If you're a chimp, the smarts you have are in large part the smarts you were born with, according to a new study that put 99 chimpanzees through a battery of intelligence tests.
The findings, published in the journal Current Biology, show that many cognitive abilities are strongly influenced by genetics — and may help shed light on the rise of intelligence in humans.
Research into human IQ has shown that children do indeed inherit their intelligence levels from their parents, the study authors wrote — but that intelligence can be "modified by nongenetic mechanisms" like socioeconomic status. Studying animals, however, can provide insight into the genetic basis of intelligence without those confounding factors that crop up in human cases.
For this study, researchers from Georgia State University in Atlanta took 99 captive chimpanzees ages 9 to 54 and subjected them to 13 different IQ tests spanning a range of different cognitive abilities, from communication skills to spatial reasoning and tool use.

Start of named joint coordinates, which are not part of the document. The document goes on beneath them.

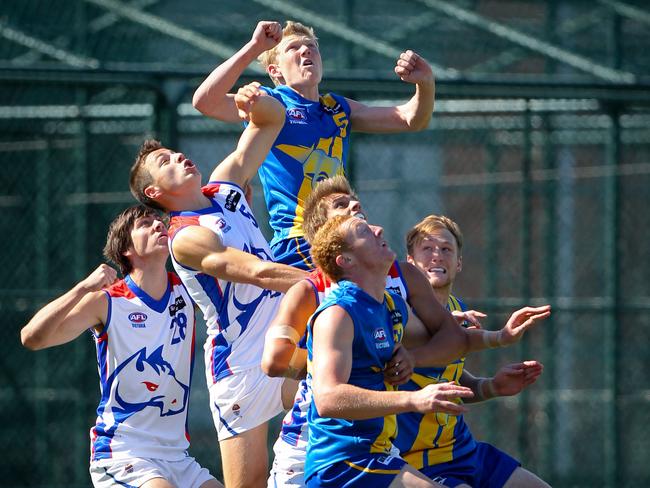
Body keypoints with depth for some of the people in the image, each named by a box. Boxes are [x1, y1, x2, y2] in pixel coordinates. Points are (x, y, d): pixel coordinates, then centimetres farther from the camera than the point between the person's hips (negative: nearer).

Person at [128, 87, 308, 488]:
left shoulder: (225, 188, 8)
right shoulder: (187, 237, -15)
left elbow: (272, 120, 14)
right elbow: (258, 271, -26)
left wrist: (256, 102, -10)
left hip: (281, 349, 8)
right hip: (240, 367, -8)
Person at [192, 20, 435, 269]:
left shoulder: (339, 109, 21)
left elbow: (411, 119, 21)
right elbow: (204, 101, -15)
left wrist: (425, 83, -1)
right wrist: (254, 47, -18)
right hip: (297, 247, -7)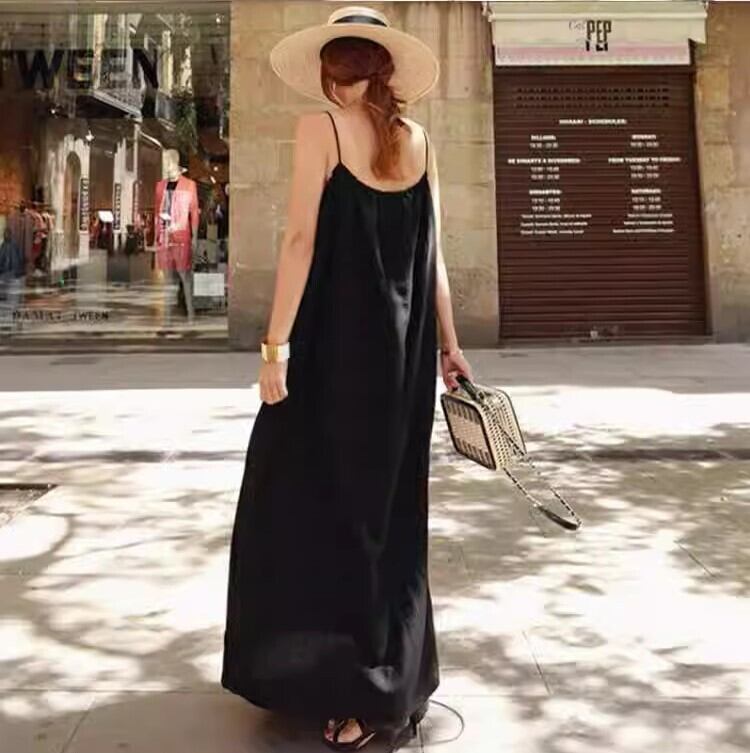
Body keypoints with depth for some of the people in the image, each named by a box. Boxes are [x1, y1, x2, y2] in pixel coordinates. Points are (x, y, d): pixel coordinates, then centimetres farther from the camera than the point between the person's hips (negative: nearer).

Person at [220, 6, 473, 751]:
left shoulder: (318, 128, -5)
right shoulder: (418, 142, 9)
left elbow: (301, 239, -13)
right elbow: (432, 255, 9)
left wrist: (276, 344, -12)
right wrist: (447, 345, 16)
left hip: (333, 342, -5)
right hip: (402, 349, 6)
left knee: (314, 505, 4)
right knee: (388, 508, 15)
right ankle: (394, 685, 25)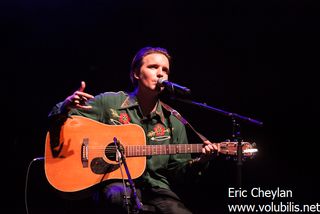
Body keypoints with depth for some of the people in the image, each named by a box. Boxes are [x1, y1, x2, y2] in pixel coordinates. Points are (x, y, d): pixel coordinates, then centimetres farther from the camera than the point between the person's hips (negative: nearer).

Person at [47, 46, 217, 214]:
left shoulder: (173, 123, 9)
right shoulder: (108, 103, 2)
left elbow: (179, 173, 13)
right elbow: (57, 121, 4)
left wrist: (199, 162, -8)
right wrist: (66, 107, -19)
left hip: (156, 188, 2)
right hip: (114, 183, -2)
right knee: (120, 194, -38)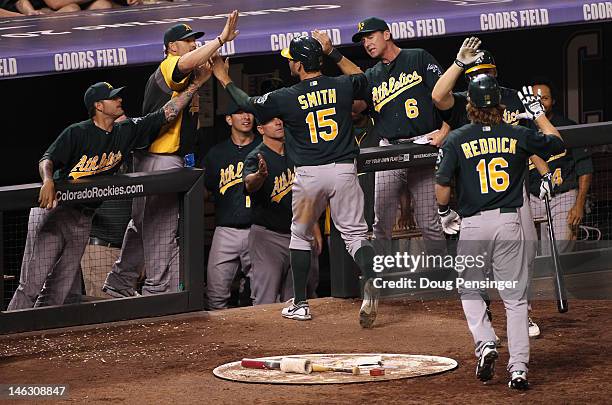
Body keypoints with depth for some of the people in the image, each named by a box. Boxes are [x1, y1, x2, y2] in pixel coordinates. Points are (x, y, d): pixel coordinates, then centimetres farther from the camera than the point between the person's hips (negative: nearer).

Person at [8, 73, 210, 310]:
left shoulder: (127, 132, 6)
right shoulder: (77, 133, -10)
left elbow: (168, 113, 7)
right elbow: (47, 160, -17)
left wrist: (196, 84, 3)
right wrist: (48, 181, -40)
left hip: (83, 219, 6)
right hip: (53, 210, -6)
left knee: (60, 289, 7)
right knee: (32, 283, -12)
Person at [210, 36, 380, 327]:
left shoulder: (286, 98, -5)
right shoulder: (343, 86, 1)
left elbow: (247, 104, 11)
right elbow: (364, 79, 25)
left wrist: (224, 79, 26)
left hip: (308, 174, -1)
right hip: (343, 170, 1)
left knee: (300, 235, 18)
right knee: (355, 233, 3)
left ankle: (300, 304, 19)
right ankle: (372, 281, -28)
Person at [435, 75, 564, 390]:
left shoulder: (456, 139, -3)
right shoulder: (518, 136, 1)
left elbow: (442, 184, -5)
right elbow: (556, 143, 17)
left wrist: (444, 212, 14)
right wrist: (538, 112, 28)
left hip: (473, 224, -1)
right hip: (509, 223, 1)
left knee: (469, 290, 18)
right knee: (515, 298, 6)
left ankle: (485, 344, -4)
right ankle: (518, 367, -1)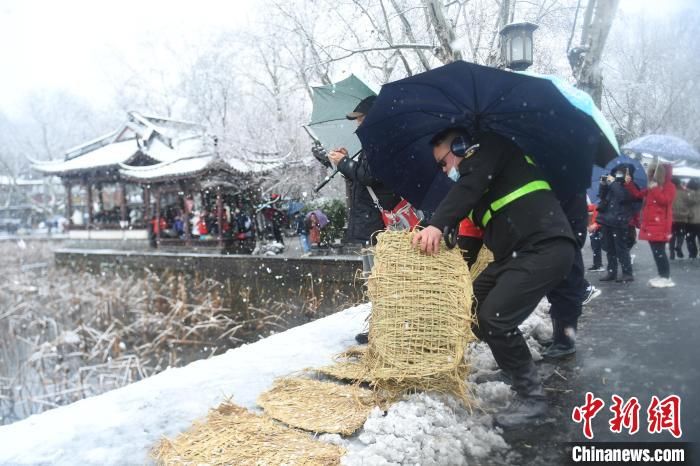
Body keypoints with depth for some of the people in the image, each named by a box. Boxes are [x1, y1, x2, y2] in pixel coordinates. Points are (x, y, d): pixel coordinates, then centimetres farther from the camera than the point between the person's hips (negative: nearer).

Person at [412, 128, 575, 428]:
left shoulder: (491, 147, 1)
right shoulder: (481, 189, 27)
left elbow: (470, 185, -19)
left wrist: (437, 225, -30)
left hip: (546, 248, -10)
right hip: (516, 253, 10)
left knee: (495, 318, -18)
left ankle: (531, 397, -2)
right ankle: (515, 366, 22)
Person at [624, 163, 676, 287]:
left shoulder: (669, 186, -4)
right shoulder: (652, 187, 20)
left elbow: (664, 200, -19)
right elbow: (638, 194, 22)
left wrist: (655, 189, -16)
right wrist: (629, 183, 13)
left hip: (660, 226, -9)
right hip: (651, 224, 9)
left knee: (659, 251, -10)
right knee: (656, 251, 9)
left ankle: (666, 277, -5)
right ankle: (662, 275, 15)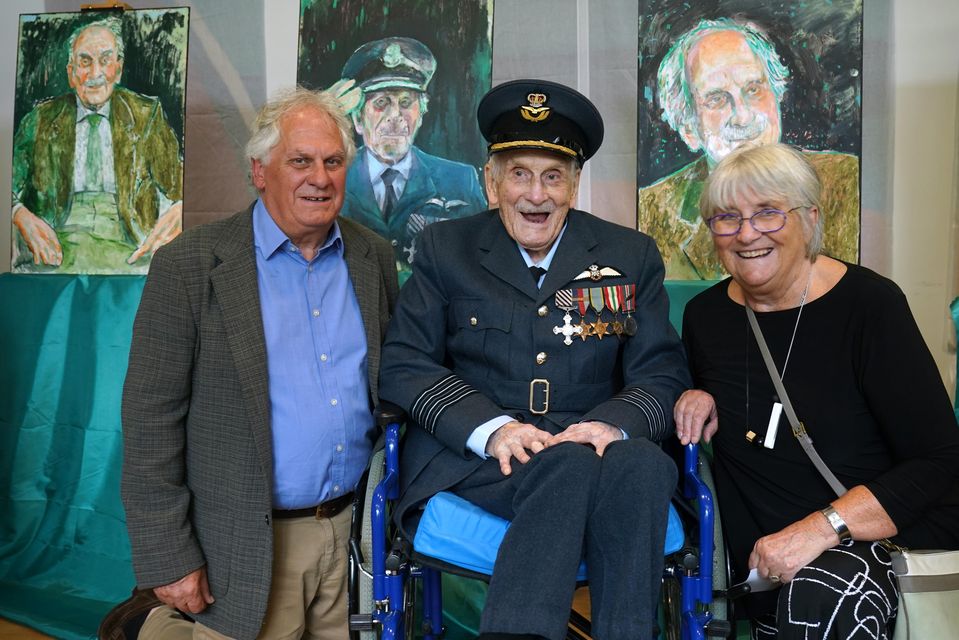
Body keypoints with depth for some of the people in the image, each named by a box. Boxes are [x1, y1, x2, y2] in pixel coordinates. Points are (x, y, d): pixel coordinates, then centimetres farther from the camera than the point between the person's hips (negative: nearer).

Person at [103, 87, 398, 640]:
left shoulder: (375, 258, 4)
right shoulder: (188, 267, -9)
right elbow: (150, 422, -9)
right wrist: (168, 560, -10)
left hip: (352, 529, 5)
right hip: (248, 546, -4)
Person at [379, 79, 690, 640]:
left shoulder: (632, 256, 11)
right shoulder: (445, 249, 9)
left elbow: (663, 373, 7)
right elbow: (402, 365, 1)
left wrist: (614, 423, -16)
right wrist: (493, 427, -15)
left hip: (594, 448, 2)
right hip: (471, 458, -1)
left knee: (644, 464, -31)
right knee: (570, 466, -32)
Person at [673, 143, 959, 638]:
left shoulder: (869, 304, -10)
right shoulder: (705, 314, 3)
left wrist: (821, 528, -24)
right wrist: (695, 402, -3)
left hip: (895, 534, -3)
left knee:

For example, in a sort of shell game, they challenged chimps to remember which of three containers hid a tasty morsel of food. This task tested their spatial memory. Researchers also put some food out of reach and waited to see if the chimps could successfully get a human to help them get it — a test of communication skills.
The scientists ran the chimps' performance against a number of potential confounding factors, including the animals' sex, age and rearing history and found that genetic differences appeared to account for 54.2% of intelligence — a slight majority of a given chimp's smarts.
But nature didn't trump nurture in all aspects of intelligence: The genes didn't seem to play a strong role across all of the 13 different cognitive abilities tested. Cognitive abilities involving spatial memory, communication and attention state (among others) seemed significantly inheritable, while skills such as tool use were not.
There could be very good evolutionary reasons that spatial memory and communication skills were inheritable, the study authors wrote.
"Presumably, these attributes would have conferred advantages to some individuals, perhaps in terms of enhanced foraging skills or increased social skills, leading to increased opportunities for access to food or mating," the study authors wrote. "These individuals would have then potentially had increased survival and fitness, traits that would have become increasingly selected upon during primate evolution."